Samochód rajdowy wyposażony jest w niezwykle przydatny w wyścigu osprzęt firmy Teltonikas, głównego sponsora zespołu. W ramach przygotowań do rajdu w Polsce pod maską zamontowano mały, inteligentny i wodoodporny lokalizator Teltonika Telematics na akumulator samochodu, który posiada czujniki akcelerometru i żyroskopu i jest przeznaczony do śledzenia samochodu na torze, a akcesorium zainstalowane wewnątrz samochód pełni funkcję czujnika temperatury wnętrza.
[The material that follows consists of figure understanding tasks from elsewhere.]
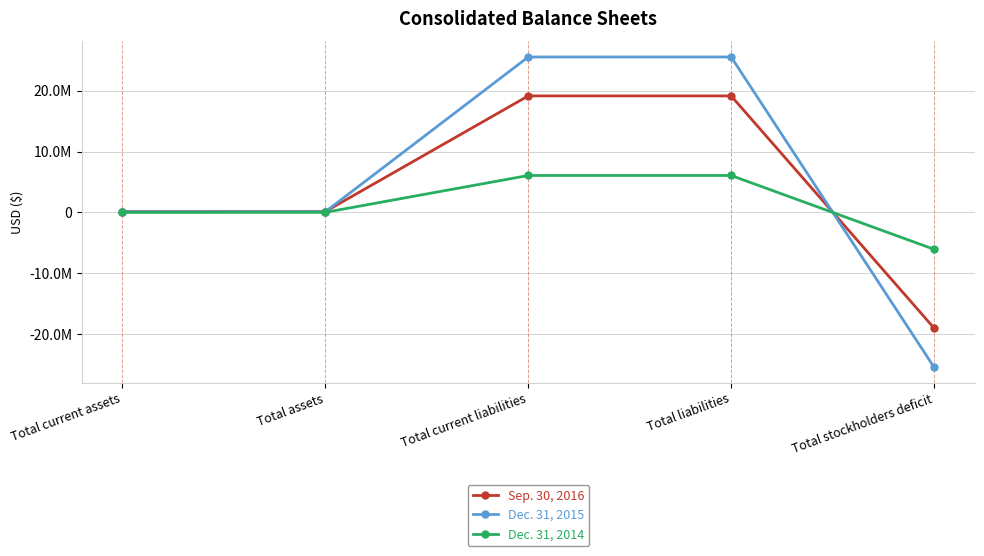

Does the chart have visible grid lines?

Yes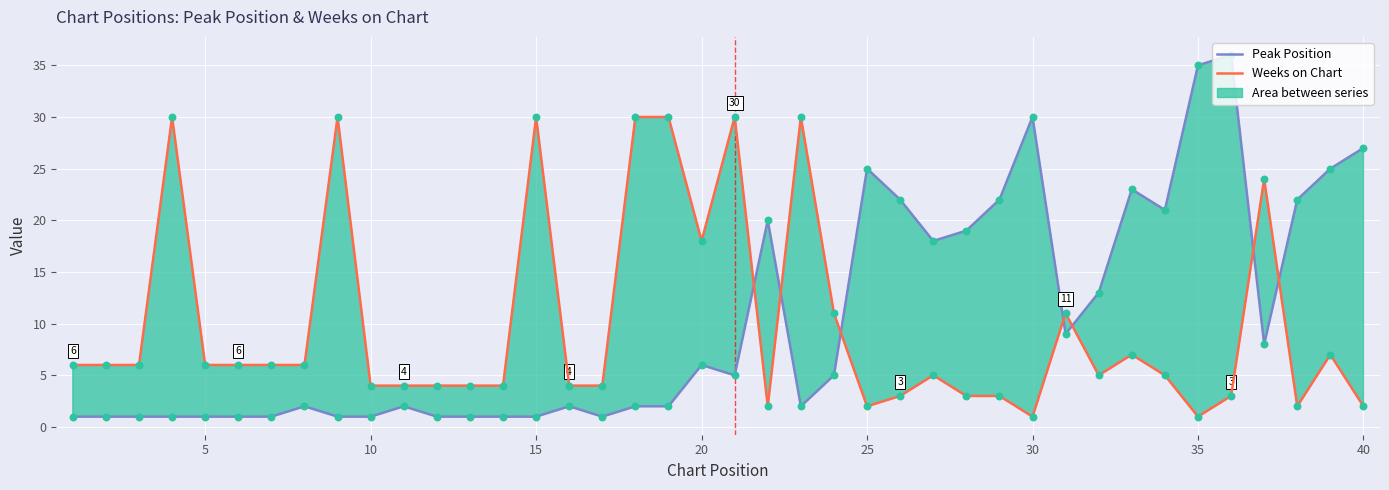

Which series has the widest spread of Y values?

Peak Position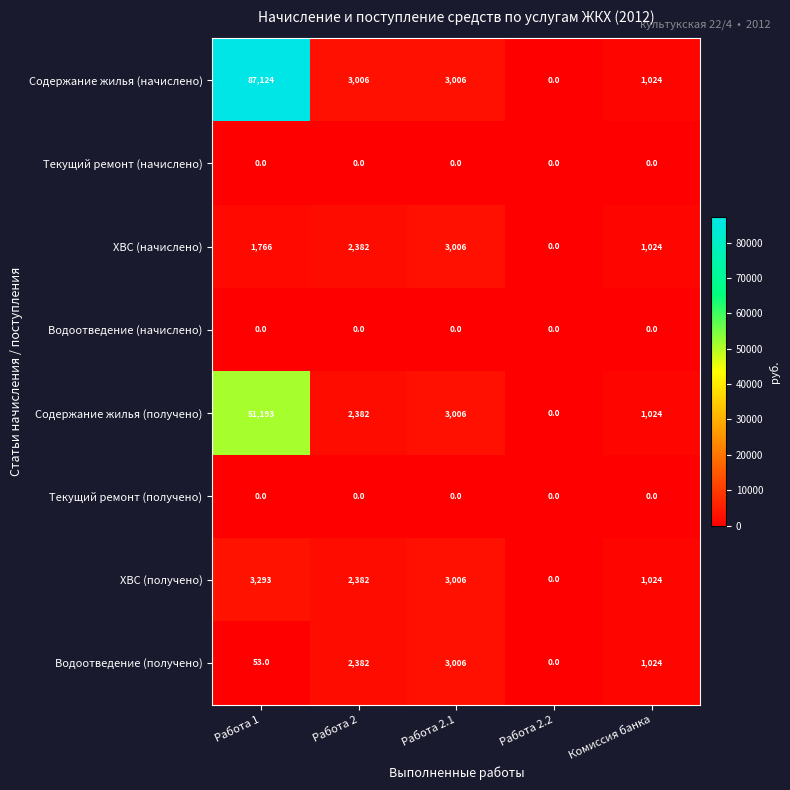

At how many categories does at least one series exceed 18785?

1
„Ci inteligentni asystenci pomagają mojemu zespołowi monitorować w czasie rzeczywistym, gdzie samochód jest na torze, jakie są warunki jazdy, jak szybko jedziemy, jaka jest temperatura w kabinie. Dzięki temu sprzętowi firmy Teltonikas możemy szybko analizować dane po każdej jeździe i decydujemy, co musimy poprawić, aby jechać jeszcze szybciej. Te urządzenia wyprodukowane na Litwie i mające zastosowanie w wielu obszarach są dla nas niezwykle przydatne, ponieważ pomagają nam lepiej zrozumieć proces jazdy w celu poprawy wyników” , – mówi V. Žala o elektronicznych asystentach zainstalowanych w samochodzie.
Mimo intensywnych przygotowań do Rajdu Polski treningi V. Žali obfitowały w chwile przyjemności. Zawodnika odwiedził w bazie treningowej jego 94-letni dziadek, który pierwszy raz widział, jak jego wnuk jeździ samochodem wyścigowym. O ile dziadek łatwo doznał szoku na sam widok tego, co robi jego wnuk na torze, o wiele silniejsze wrażenie miało kilku pracowników „Teltonikasa”, którzy mieli okazję poczuć, co to znaczy siedzieć na fotelu sternika załogi rajdowej. improwizowany utwór. Niezapomniane emocje przeżywane przez pasjonatów rajdów utrwalane są na wideo.
„Myśliciel. Miłośnik piwa. Miłośnik telewizji. Zombie geek. Żywności ninja. Nieprzejednany gracz. Analityk.”